Alberto conquista il Polo e anche un’esploratrice

Otto ore di fila sulla slitta per fare 100 km: «La mia impresa per sottolineare i rischi che corre l’ambiente»

Il Principe Alberto II di Monaco ha completato la spedizione al Polo Nord. Il suo entusiasmo per la missione è al massimo: «È stata una esperienza incredibile, che pochi uomini hanno fatto. Un’avventura molto più dura di quanto ci aspettassimo. Trovarsi sul tetto del mondo dà una sensazione inebriante. Ho provato la gioia di appartenere a un pianeta pieno di risorse e di ricchezze. La terra è un gioiello che va assolutamente protetto. Per questo sono orgoglioso che al Polo Nord ora sventoli la bandiera Monegasca. Il mio trisavolo le Prince Albert I, che nella sua vita avventurosa ci aveva provato quattro volte, era arrivato molto vicino al traguardo. Per questo ho voluto ripercorrere il viaggio. Ritenevo doveroso completare le sue imprese».
Al di là del desiderio che spinge uno sportivo a misurarsi con le proprie forze il Principe Alberto aveva un obiettivo ben preciso: «Ho voluto sensibilizzare l’opinione pubblica sui gravi rischi d’inquinamento industriale e di riscaldamento del pianeta, che rappresentano una seria minaccia per l’Artico, immensa regione del mondo di una bellezza unica che dobbiamo proteggere».
Il viaggio è iniziato il 10 aprile con l’arrivo a Kiruna, il punto più a Nord della Scandinavia. Da lì la partenza con i cani, le attrezzature e i viveri, caricati su un Tupolev destinazione Borneo, la base russa galleggiante. Poi le prime difficoltà: «Durante il cammino abbiamo avuto grossi problemi di visibilità. Condizioni difficili per il cattivo tempo. Passaggi delicati con il pack che si apriva. Abbiamo dovuto soccorrere due membri della spedizione che sono caduti in acqua. Ripeto: è stata una esperienza dura perché si trattava di viaggiare per otto ore di fila su una slitta e non sempre era possibile coprire il percorso come desideravamo. La cosa più commovente sono stati i cani. La loro generosità. Abbiamo percorso oltre 100 chilometri. La sensazione straordinaria è stata il contatto con quella natura così aspra».

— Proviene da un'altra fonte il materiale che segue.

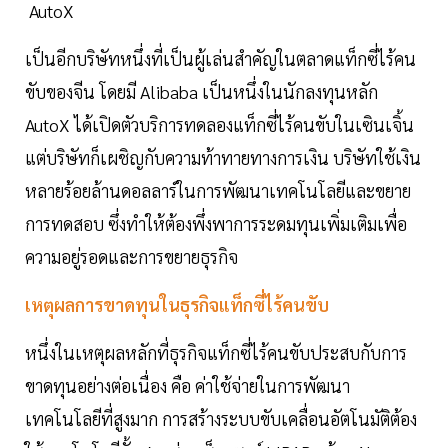
AutoX
เป็นอีกบริษัทหนึ่งที่เป็นผู้เล่นสำคัญในตลาดแท็กซี่ไร้คน
ขับของจีน โดยมี Alibaba เป็นหนึ่งในนักลงทุนหลัก
AutoX ได้เปิดตัวบริการทดลองแท็กซี่ไร้คนขับในเซินเจิ้น
แต่บริษัทก็เผชิญกับความท้าทายทางการเงิน บริษัทใช้เงิน
หลายร้อยล้านดอลลาร์ในการพัฒนาเทคโนโลยีและขยาย
การทดสอบ ซึ่งทำให้ต้องพึ่งพาการระดมทุนเพิ่มเติมเพื่อ
ความอยู่รอดและการขยายธุรกิจ
เหตุผลการขาดทุนในธุรกิจแท็กซี่ไร้คนขับ
หนึ่งในเหตุผลหลักที่ธุรกิจแท็กซี่ไร้คนขับประสบกับการ
ขาดทุนอย่างต่อเนื่อง คือ ค่าใช้จ่ายในการพัฒนา
เทคโนโลยีที่สูงมาก การสร้างระบบขับเคลื่อนอัตโนมัติต้อง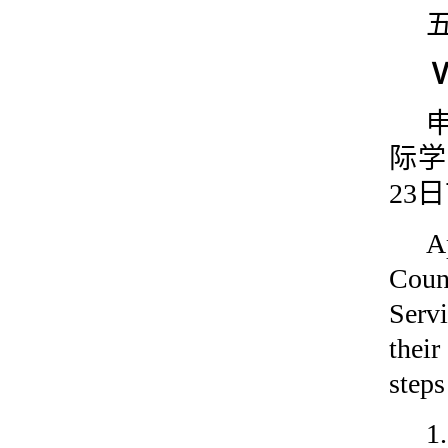
Ⅴ
际学
23
A
Coun
Serv
thei
steps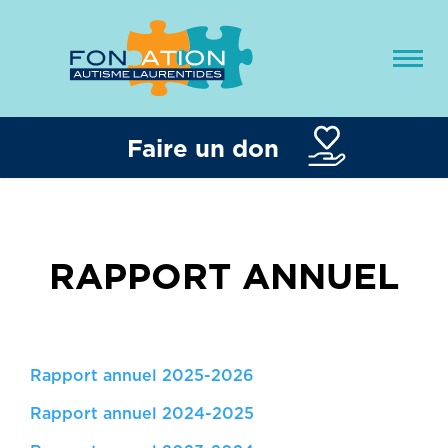
Faire un don
RAPPORT ANNUEL
Rapport annuel 2025-2026
Rapport annuel 2024-2025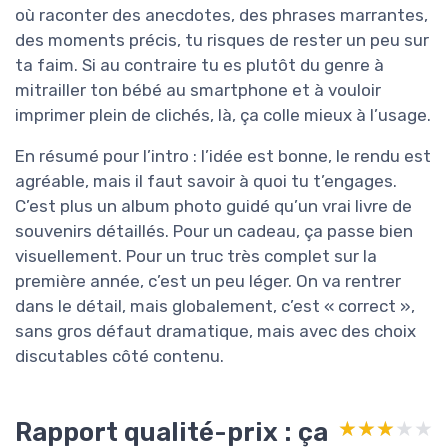
où raconter des anecdotes, des phrases marrantes,
des moments précis, tu risques de rester un peu sur
ta faim. Si au contraire tu es plutôt du genre à
mitrailler ton bébé au smartphone et à vouloir
imprimer plein de clichés, là, ça colle mieux à l’usage.
En résumé pour l’intro : l’idée est bonne, le rendu est
agréable, mais il faut savoir à quoi tu t’engages.
C’est plus un album photo guidé qu’un vrai livre de
souvenirs détaillés. Pour un cadeau, ça passe bien
visuellement. Pour un truc très complet sur la
première année, c’est un peu léger. On va rentrer
dans le détail, mais globalement, c’est « correct »,
sans gros défaut dramatique, mais avec des choix
discutables côté contenu.
Rapport qualité-prix : ça
★★★★★
★★★★★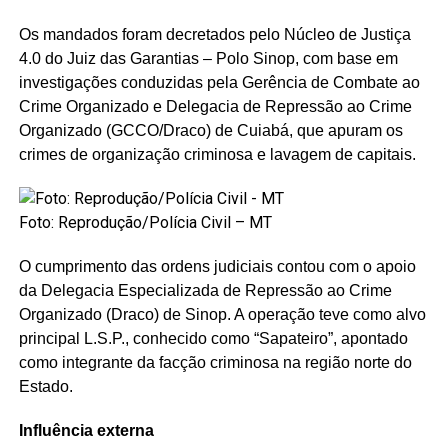
Os mandados foram decretados pelo Núcleo de Justiça
4.0 do Juiz das Garantias – Polo Sinop, com base em
investigações conduzidas pela Gerência de Combate ao
Crime Organizado e Delegacia de Repressão ao Crime
Organizado (GCCO/Draco) de Cuiabá, que apuram os
crimes de organização criminosa e lavagem de capitais.
Foto: Reprodução/Polícia Civil – MT
O cumprimento das ordens judiciais contou com o apoio
da Delegacia Especializada de Repressão ao Crime
Organizado (Draco) de Sinop. A operação teve como alvo
principal L.S.P., conhecido como “Sapateiro”, apontado
como integrante da facção criminosa na região norte do
Estado.
Influência externa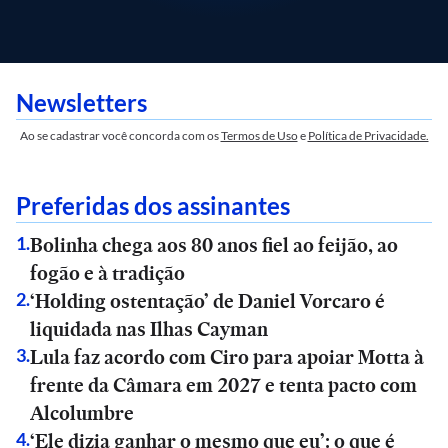
Newsletters
Ao se cadastrar você concorda com os
Termos de Uso
e
Política de Privacidade.
Preferidas dos assinantes
Bolinha chega aos 80 anos fiel ao feijão, ao
1
.
fogão e à tradição
‘Holding ostentação’ de Daniel Vorcaro é
2
.
liquidada nas Ilhas Cayman
Lula faz acordo com Ciro para apoiar Motta à
3
.
frente da Câmara em 2027 e tenta pacto com
Alcolumbre
‘Ele dizia ganhar o mesmo que eu’: o que é
4
.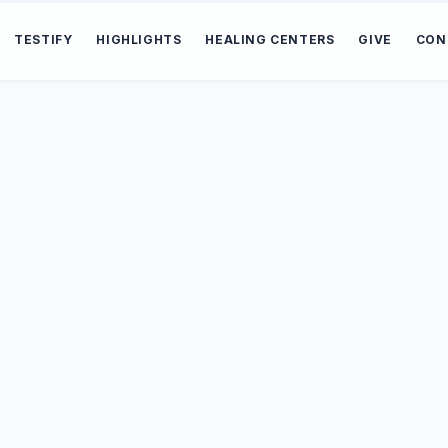
TESTIFY
HIGHLIGHTS
HEALING CENTERS
GIVE
CON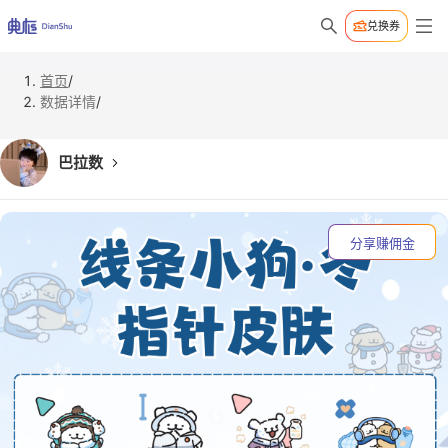
兑换券
首页
/
数据详情
/
巴拉数
分享赚佣金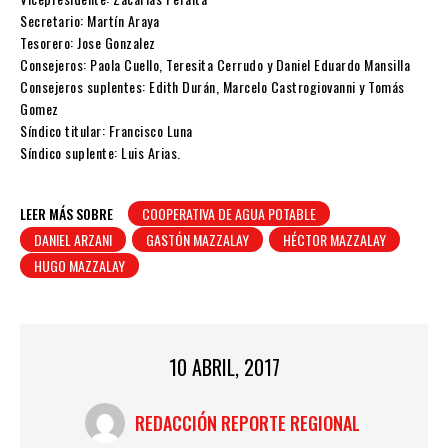
Secretario: Martín Araya
Tesorero: Jose Gonzalez
Consejeros: Paola Cuello, Teresita Cerrudo y Daniel Eduardo Mansilla
Consejeros suplentes: Edith Durán, Marcelo Castrogiovanni y Tomás
Gomez
Síndico titular: Francisco Luna
Síndico suplente: Luis Arias.
LEER MÁS SOBRE
COOPERATIVA DE AGUA POTABLE
DANIEL ARZANI
GASTÓN MAZZALAY
HÉCTOR MAZZALAY
HUGO MAZZALAY
10 ABRIL, 2017
REDACCIÓN REPORTE REGIONAL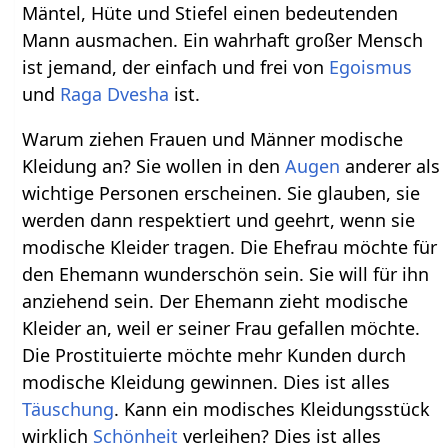
Mäntel, Hüte und Stiefel einen bedeutenden
Mann ausmachen. Ein wahrhaft großer Mensch
ist jemand, der einfach und frei von
Egoismus
und
Raga Dvesha
ist.
Warum ziehen Frauen und Männer modische
Kleidung an? Sie wollen in den
Augen
anderer als
wichtige Personen erscheinen. Sie glauben, sie
werden dann respektiert und geehrt, wenn sie
modische Kleider tragen. Die Ehefrau möchte für
den Ehemann wunderschön sein. Sie will für ihn
anziehend sein. Der Ehemann zieht modische
Kleider an, weil er seiner Frau gefallen möchte.
Die Prostituierte möchte mehr Kunden durch
modische Kleidung gewinnen. Dies ist alles
Täuschung
. Kann ein modisches Kleidungsstück
wirklich
Schönheit
verleihen? Dies ist alles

Monaco-Info ha girato un documentario sull’impresa. Un filmato storico che ha come protagonista - come si dice in francese - Un Prince Charmant. Un certo clamore ha suscitato la presenza di una giovane donna tra i membri dell’equipaggio.
Si tratta di Annabelle Bond, una trentaseienne inglese nata e cresciuta a Hong Kong. Annabelle, che potrebbe essere facilmente scambiata per una modella, ha lavorato dieci anni a Hong Kong nel settore immobiliare ma nello stesso periodo ha partecipato ad alcune maratone delle montagne. È diventata così la prima donna capace di scalare le sette vette più alte di ogni continente. Exploit straordinario che durò 360 giorni durante i quali Annabelle coprì un percorso di 103 chilometri con oltre 7mila metri di salite verticali. Il mondo del gossip, sempre a caccia della moglie perfetta per Alberto II, avrà di che parlare. Proprio oggi ricorre il cinquantenario del matrimonio di Grace con il Principe Ranieri. Era il 19 aprile del 1956. C’è una curiosa serie di ricorrenze nel Principato se si considera che Albert Premier esattamente cento anni fa tentò l’ultima impresa al Polo Nord: era il lontano 1906. A Colui che amava il mare, grande studioso di scienze oceanografiche. All’uomo che il 25 aprile del 1899 posò la prima pietra del Museo Oceanografico. Al navigatore che esplorò i mari artici al timone di Hirondelle II, nave di 1650 tonnellate che aveva fatto costruire con un laboratorio scientifico a bordo, è dedicata l’impresa portata a termine dal suo atletico successore. Davvero una bella favola.